Written task: From the poetry interview, return the passage that begins at the words "--Celeste G. Mendoza" and stops after the words "collection at large?", copied word for word.

Extract provided:
◇ ◇ ◇ ◇

“To say your name is to bless myself.”
--Celeste G. Mendoza
1. In the poem “Tío Chucho would have you believe” you explore language as a barrier or wound between the family dynamic as in the line, “Our English a wound so deep/ between us.” Can you tell us more about the role language plays in the poem, the family section, or the collection at large?
The poem was inspired by someone’s story about how in their family there was a real fissure between those relatives whose English was “perfect” and those who had difficulty with speaking and writing English because Spanish was their dominant language. So in the family there were the “have-English” and the “have-not-English,” those who did not master English were looked down upon by those who did. They also were not only perceived as unintelligent but incapable of intelligence, as if there was no hope for them to survive in the world because of their perceived lack of mastery of English. Paradoxically, the Spanish speakers looked down upon those in the family who were English-language dominant because they had no mastery of Spanish; the Spanish speakers saw the primary-English speakers as being “less Mexican,” and “Americanized.” When the two groups interacted with one another you would barely be able to perceive how one group discriminated against the other, they were family, but it was there in a subtle way, and would slip out like it does in the poem, this sense of “us versus them.”

◇ ◇ ◇ ◇

Record excerpts:

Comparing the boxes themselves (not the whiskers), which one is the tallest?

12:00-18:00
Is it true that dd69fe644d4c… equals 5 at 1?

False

◇ ◇ ◇ ◇

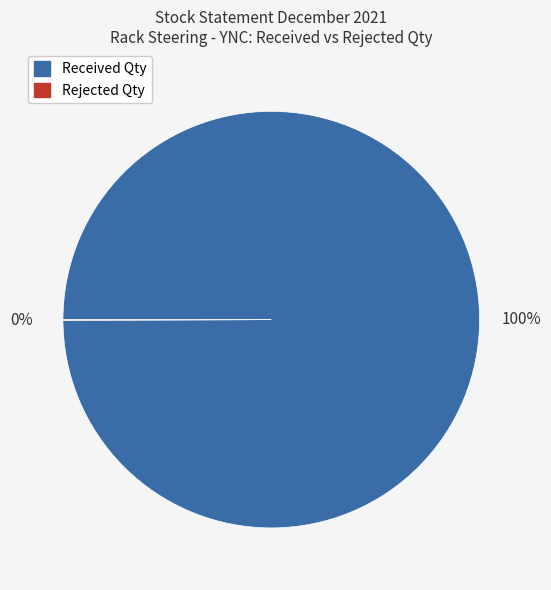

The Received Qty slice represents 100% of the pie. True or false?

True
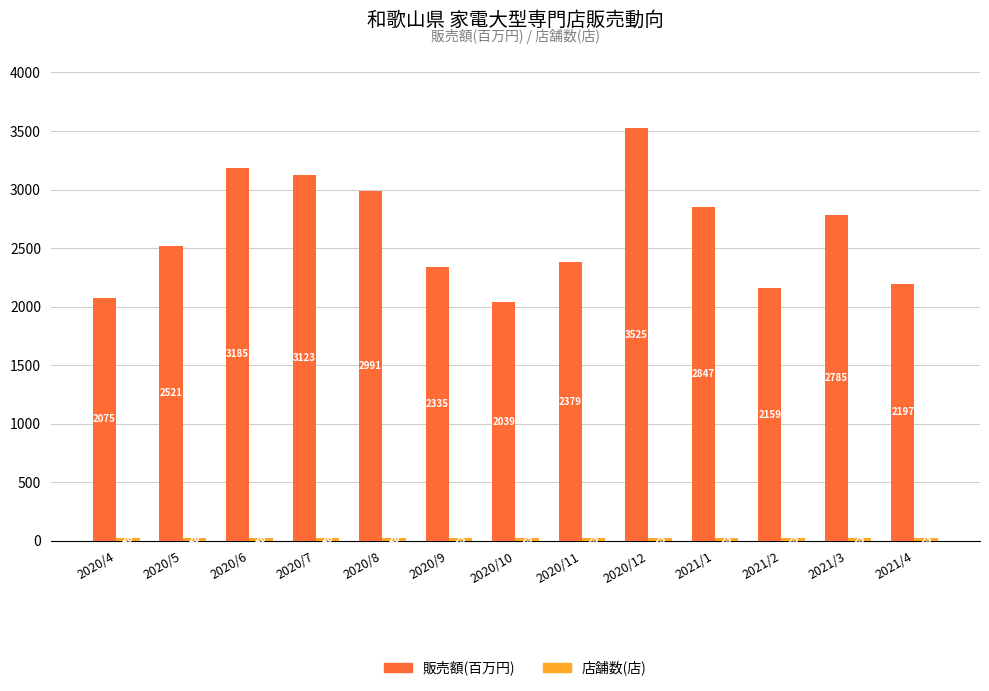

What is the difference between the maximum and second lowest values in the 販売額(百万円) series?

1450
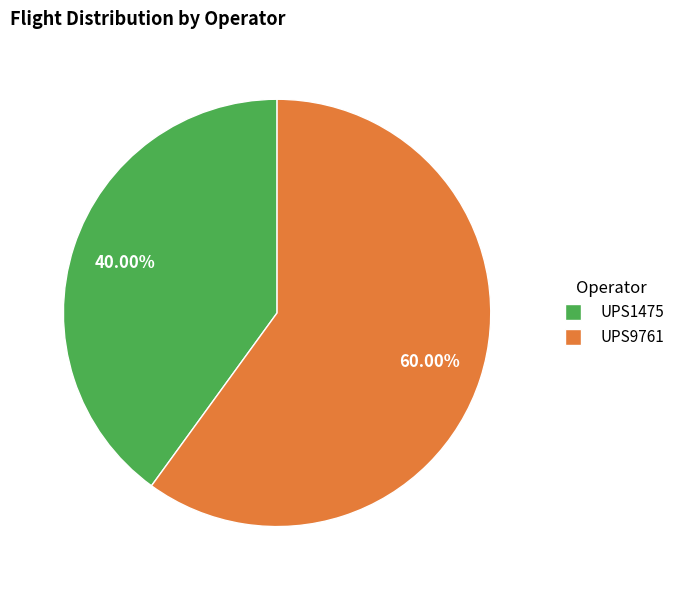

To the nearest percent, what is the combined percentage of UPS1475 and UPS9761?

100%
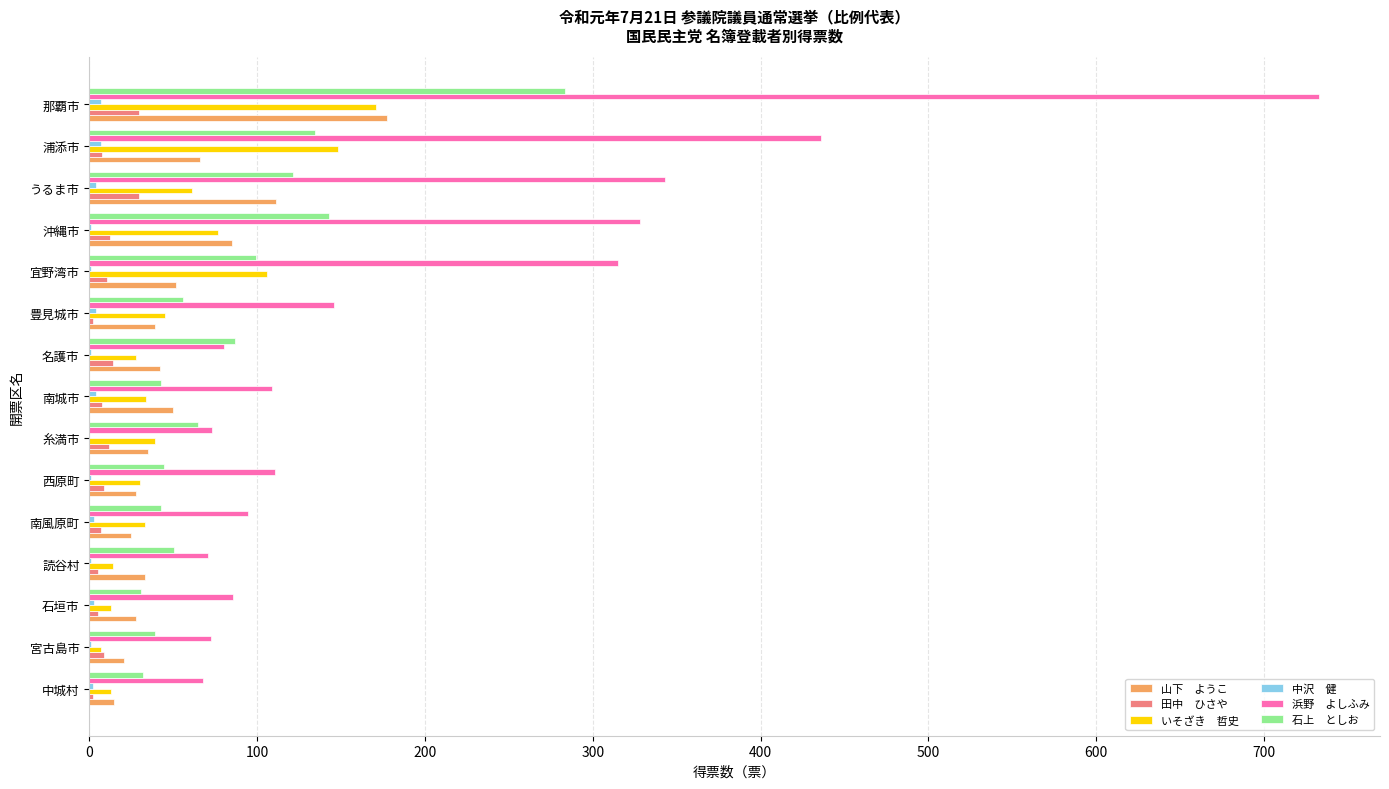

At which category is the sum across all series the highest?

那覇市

◇ ◇ ◇ ◇

Expected answer:
--Celeste G. Mendoza
1. In the poem “Tío Chucho would have you believe” you explore language as a barrier or wound between the family dynamic as in the line, “Our English a wound so deep/ between us.” Can you tell us more about the role language plays in the poem, the family section, or the collection at large?